What needs to be done -> Return all lines from the listing below in which "nose" appears.
# # # # # # #
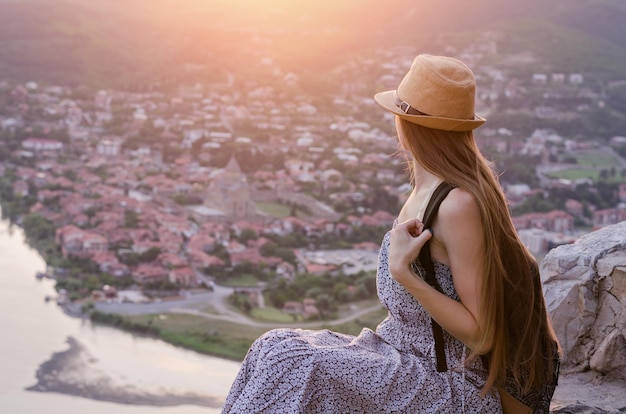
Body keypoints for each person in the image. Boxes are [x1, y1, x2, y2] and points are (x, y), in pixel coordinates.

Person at [222, 54, 560, 413]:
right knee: (272, 347)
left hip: (449, 381)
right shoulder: (426, 188)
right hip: (396, 353)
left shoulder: (457, 204)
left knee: (293, 362)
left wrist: (404, 274)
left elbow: (482, 334)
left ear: (407, 124)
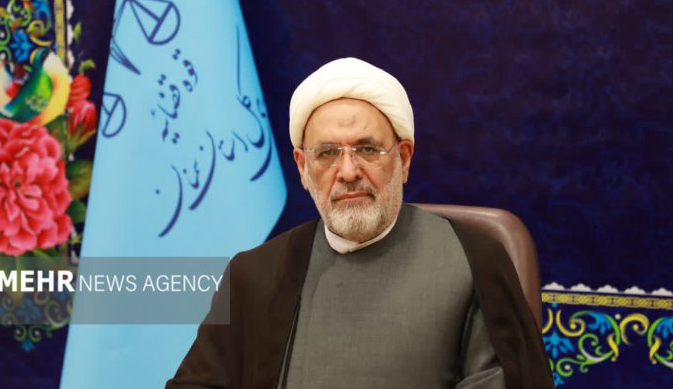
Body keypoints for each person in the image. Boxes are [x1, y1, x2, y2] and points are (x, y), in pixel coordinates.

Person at [167, 57, 553, 388]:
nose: (348, 171)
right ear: (303, 168)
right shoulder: (255, 274)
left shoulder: (475, 261)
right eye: (327, 154)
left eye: (367, 149)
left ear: (403, 158)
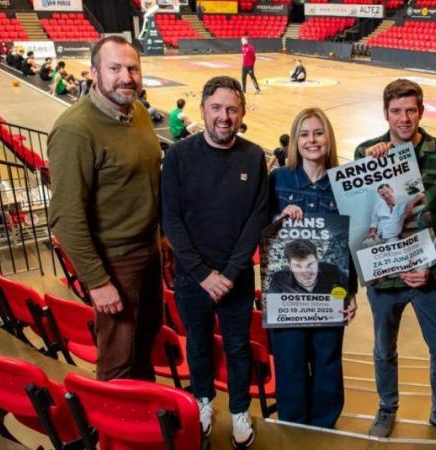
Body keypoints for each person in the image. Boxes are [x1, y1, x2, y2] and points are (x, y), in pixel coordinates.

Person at [354, 79, 436, 440]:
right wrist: (371, 167)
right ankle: (386, 409)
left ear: (421, 110)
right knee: (383, 349)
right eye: (396, 111)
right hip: (384, 279)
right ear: (385, 113)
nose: (404, 118)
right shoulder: (364, 153)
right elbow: (361, 222)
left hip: (429, 275)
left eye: (410, 110)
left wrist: (432, 264)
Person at [47, 36, 163, 382]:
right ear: (95, 72)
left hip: (149, 251)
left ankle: (144, 419)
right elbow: (65, 218)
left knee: (145, 342)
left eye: (132, 68)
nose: (125, 76)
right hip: (115, 262)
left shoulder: (137, 112)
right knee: (118, 358)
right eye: (115, 68)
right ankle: (115, 431)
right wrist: (98, 281)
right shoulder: (75, 130)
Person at [162, 76, 267, 449]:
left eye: (232, 109)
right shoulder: (177, 156)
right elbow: (171, 220)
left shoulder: (254, 157)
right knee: (199, 345)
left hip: (235, 279)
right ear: (204, 110)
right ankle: (203, 402)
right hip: (193, 279)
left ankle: (240, 409)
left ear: (242, 113)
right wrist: (205, 274)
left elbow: (255, 219)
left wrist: (231, 272)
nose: (225, 116)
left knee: (239, 348)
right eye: (217, 108)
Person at [268, 107, 357, 428]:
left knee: (327, 365)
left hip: (328, 292)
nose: (312, 140)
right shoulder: (278, 179)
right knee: (290, 365)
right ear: (295, 141)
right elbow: (261, 232)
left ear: (329, 138)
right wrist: (278, 219)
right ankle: (293, 429)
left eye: (318, 133)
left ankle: (323, 429)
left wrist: (351, 294)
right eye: (304, 134)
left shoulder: (343, 184)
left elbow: (350, 245)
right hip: (287, 296)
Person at [268, 239, 349, 295]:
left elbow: (348, 289)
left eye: (310, 264)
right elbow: (272, 307)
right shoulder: (279, 280)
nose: (306, 272)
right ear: (290, 266)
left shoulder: (333, 271)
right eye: (298, 266)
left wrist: (352, 299)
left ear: (317, 260)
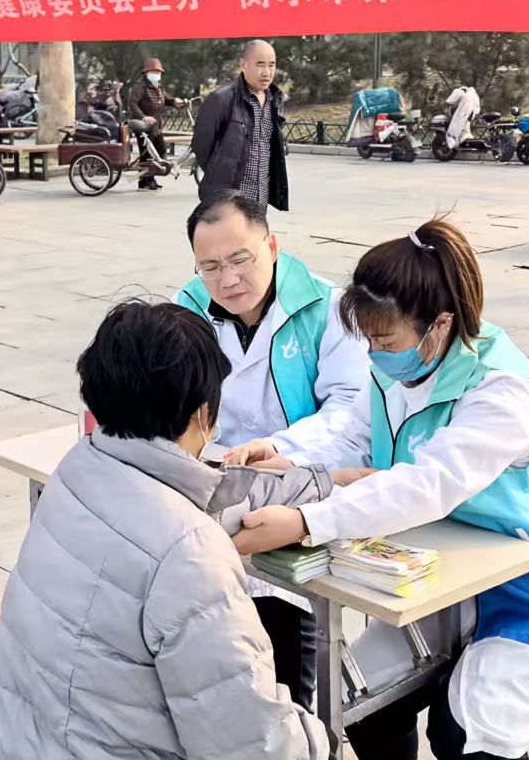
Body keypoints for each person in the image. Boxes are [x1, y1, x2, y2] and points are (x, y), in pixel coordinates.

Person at [233, 218, 529, 760]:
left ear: (440, 323)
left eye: (385, 341)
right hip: (442, 583)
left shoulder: (503, 393)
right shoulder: (399, 368)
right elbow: (355, 436)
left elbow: (427, 485)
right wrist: (289, 459)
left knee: (464, 733)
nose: (375, 354)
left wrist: (305, 521)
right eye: (368, 341)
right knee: (357, 702)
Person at [0, 299, 330, 760]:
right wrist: (317, 738)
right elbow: (255, 745)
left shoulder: (77, 468)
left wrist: (323, 483)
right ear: (204, 414)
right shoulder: (189, 552)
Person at [173, 190, 369, 710]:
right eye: (210, 267)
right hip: (211, 494)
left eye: (240, 259)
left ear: (272, 246)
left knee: (287, 652)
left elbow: (352, 409)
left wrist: (282, 446)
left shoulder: (328, 308)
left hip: (295, 489)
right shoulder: (185, 310)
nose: (227, 279)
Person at [192, 39, 288, 210]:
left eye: (271, 65)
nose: (266, 72)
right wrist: (221, 176)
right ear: (243, 65)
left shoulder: (275, 100)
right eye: (260, 65)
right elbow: (201, 147)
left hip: (261, 196)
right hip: (229, 199)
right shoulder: (221, 99)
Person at [126, 56, 181, 191]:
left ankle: (151, 178)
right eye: (153, 72)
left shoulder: (158, 85)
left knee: (160, 150)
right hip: (144, 126)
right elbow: (132, 103)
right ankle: (144, 182)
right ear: (146, 73)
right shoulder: (141, 86)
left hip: (157, 125)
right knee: (147, 154)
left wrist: (175, 101)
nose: (156, 74)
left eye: (158, 72)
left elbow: (165, 99)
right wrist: (144, 117)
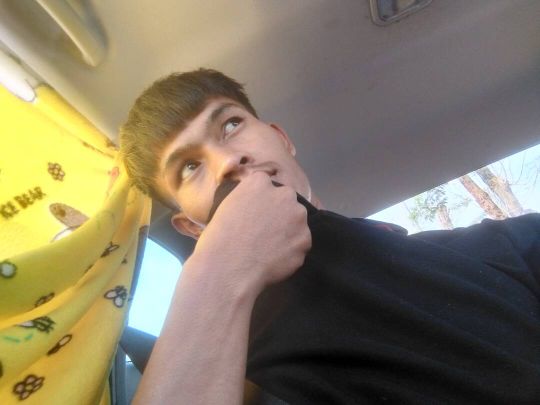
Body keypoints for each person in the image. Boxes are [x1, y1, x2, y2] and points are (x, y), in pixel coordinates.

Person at [119, 69, 540, 404]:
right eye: (189, 167)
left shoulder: (496, 247)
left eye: (231, 124)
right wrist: (219, 269)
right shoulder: (239, 372)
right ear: (192, 227)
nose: (228, 161)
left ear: (281, 139)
# # # # # # #
Exercise solution ->
nose: (348, 171)
nose: (404, 118)
nose: (125, 76)
nose: (225, 116)
nose: (312, 140)
nose: (306, 272)
nose: (375, 354)
nose: (227, 279)
nose: (266, 72)
nose: (156, 74)
nose: (228, 161)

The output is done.